TASK TO COMPLETE. In the entries below, how many lines contain the string "skin"? Respond with the number only.

[THE RECORDS]

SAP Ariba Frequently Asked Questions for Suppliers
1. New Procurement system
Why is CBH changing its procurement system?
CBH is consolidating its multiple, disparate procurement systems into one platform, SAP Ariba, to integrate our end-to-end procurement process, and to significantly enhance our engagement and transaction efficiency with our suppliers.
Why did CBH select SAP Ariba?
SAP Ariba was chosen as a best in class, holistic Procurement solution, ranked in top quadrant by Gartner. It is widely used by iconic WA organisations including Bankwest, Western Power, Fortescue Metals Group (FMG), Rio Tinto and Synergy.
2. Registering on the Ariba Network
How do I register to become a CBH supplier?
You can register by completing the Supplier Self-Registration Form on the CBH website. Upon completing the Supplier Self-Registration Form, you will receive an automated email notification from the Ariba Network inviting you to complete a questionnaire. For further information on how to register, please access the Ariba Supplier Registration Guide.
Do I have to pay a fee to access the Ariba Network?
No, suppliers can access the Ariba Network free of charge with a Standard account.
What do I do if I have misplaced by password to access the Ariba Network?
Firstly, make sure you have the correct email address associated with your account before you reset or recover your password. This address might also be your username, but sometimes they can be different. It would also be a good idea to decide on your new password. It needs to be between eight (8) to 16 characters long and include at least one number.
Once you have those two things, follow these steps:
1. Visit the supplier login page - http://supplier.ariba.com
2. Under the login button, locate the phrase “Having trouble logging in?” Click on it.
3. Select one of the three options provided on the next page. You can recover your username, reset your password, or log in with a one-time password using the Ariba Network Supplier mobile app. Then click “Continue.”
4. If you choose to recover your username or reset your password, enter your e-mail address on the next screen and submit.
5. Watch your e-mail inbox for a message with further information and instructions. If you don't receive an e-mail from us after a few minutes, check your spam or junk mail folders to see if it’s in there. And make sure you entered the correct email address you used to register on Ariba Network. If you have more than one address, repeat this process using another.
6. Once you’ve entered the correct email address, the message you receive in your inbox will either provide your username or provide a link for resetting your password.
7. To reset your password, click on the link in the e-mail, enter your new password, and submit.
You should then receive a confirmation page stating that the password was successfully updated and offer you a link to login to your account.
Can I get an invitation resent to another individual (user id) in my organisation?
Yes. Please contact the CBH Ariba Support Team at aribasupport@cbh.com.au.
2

[/THE RECORDS]
[THE RECORDS]

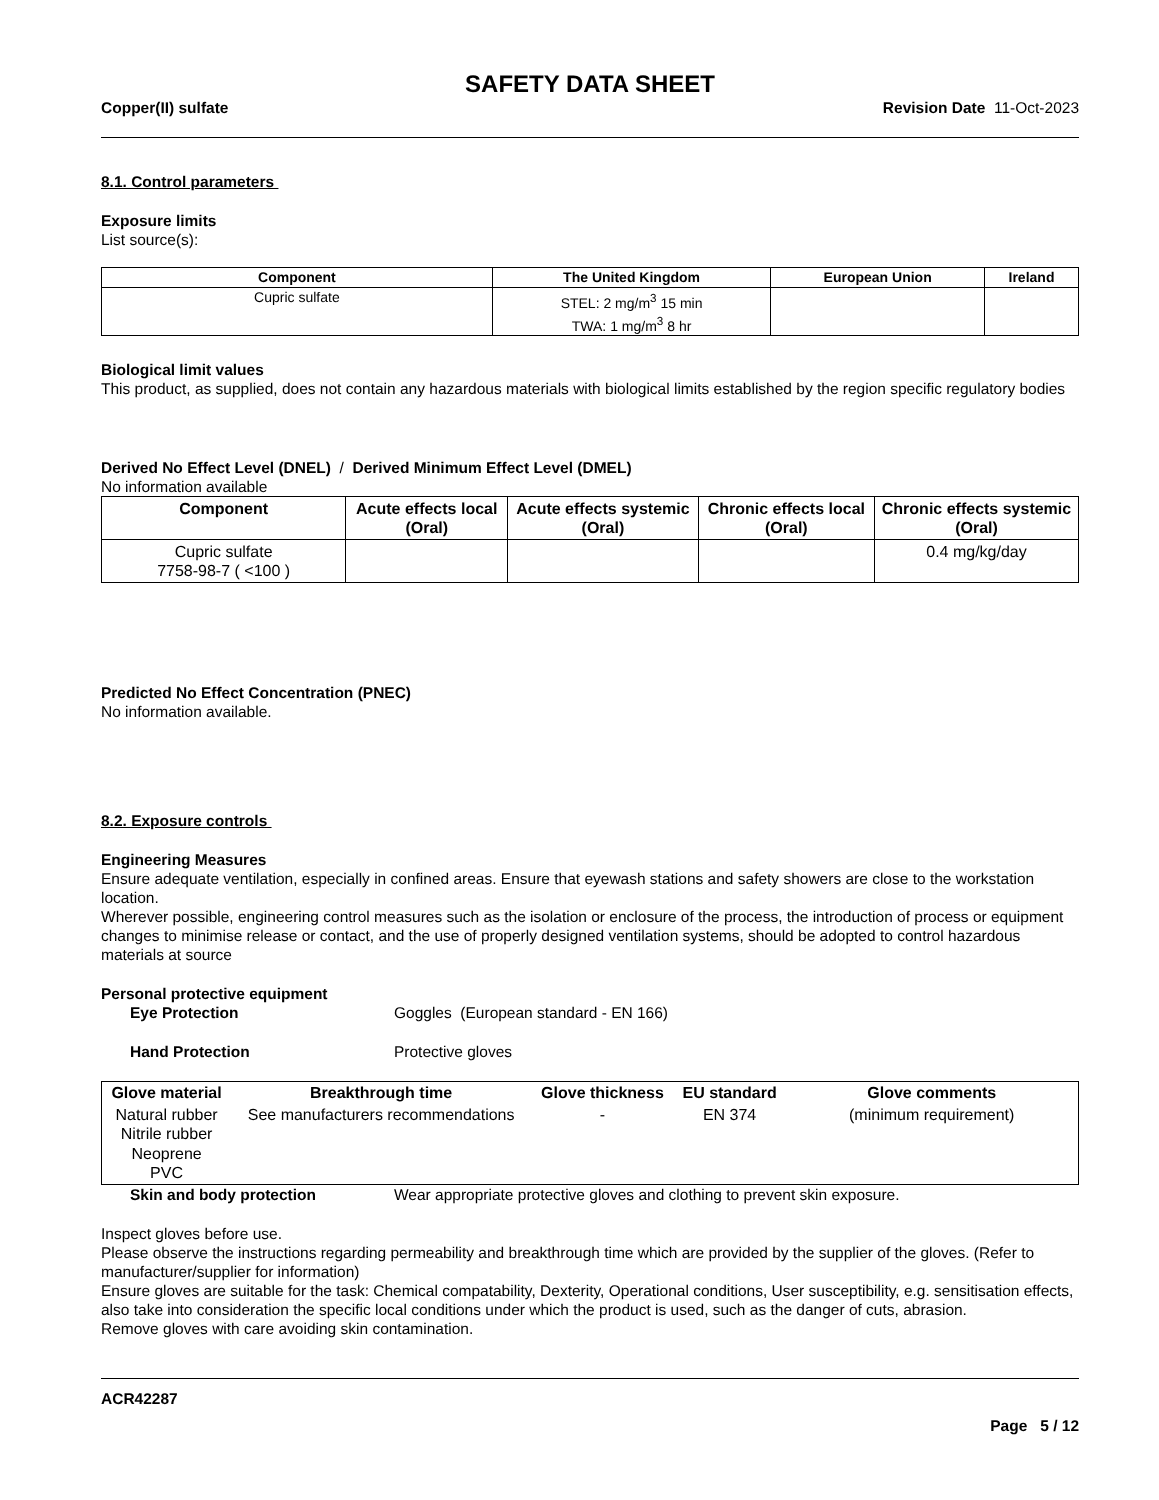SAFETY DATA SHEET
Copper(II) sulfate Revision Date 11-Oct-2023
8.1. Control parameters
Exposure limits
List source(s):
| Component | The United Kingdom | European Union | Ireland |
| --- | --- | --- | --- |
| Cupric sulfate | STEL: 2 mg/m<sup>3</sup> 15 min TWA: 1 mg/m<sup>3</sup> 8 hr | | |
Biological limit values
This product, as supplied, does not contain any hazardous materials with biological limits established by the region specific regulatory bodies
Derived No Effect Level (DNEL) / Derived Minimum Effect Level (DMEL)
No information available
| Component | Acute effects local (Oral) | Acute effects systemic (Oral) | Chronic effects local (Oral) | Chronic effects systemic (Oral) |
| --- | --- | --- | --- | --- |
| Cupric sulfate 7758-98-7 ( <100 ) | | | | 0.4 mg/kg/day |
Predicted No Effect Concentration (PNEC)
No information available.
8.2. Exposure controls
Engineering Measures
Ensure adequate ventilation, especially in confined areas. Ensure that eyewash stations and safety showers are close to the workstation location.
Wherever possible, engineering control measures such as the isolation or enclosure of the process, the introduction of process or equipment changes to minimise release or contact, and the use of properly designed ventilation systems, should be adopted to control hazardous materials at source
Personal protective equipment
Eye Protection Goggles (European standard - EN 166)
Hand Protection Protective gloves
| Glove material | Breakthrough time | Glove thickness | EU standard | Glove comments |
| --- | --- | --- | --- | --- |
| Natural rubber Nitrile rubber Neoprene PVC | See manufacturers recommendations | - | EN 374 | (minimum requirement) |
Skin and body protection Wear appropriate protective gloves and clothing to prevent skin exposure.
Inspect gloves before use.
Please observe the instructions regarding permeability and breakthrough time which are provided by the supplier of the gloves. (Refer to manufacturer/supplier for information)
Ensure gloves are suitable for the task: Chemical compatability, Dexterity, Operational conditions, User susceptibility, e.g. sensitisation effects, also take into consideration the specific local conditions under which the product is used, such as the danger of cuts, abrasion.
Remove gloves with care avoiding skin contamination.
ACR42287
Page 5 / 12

[/THE RECORDS]

ANSWER TO THIS EXERCISE. 2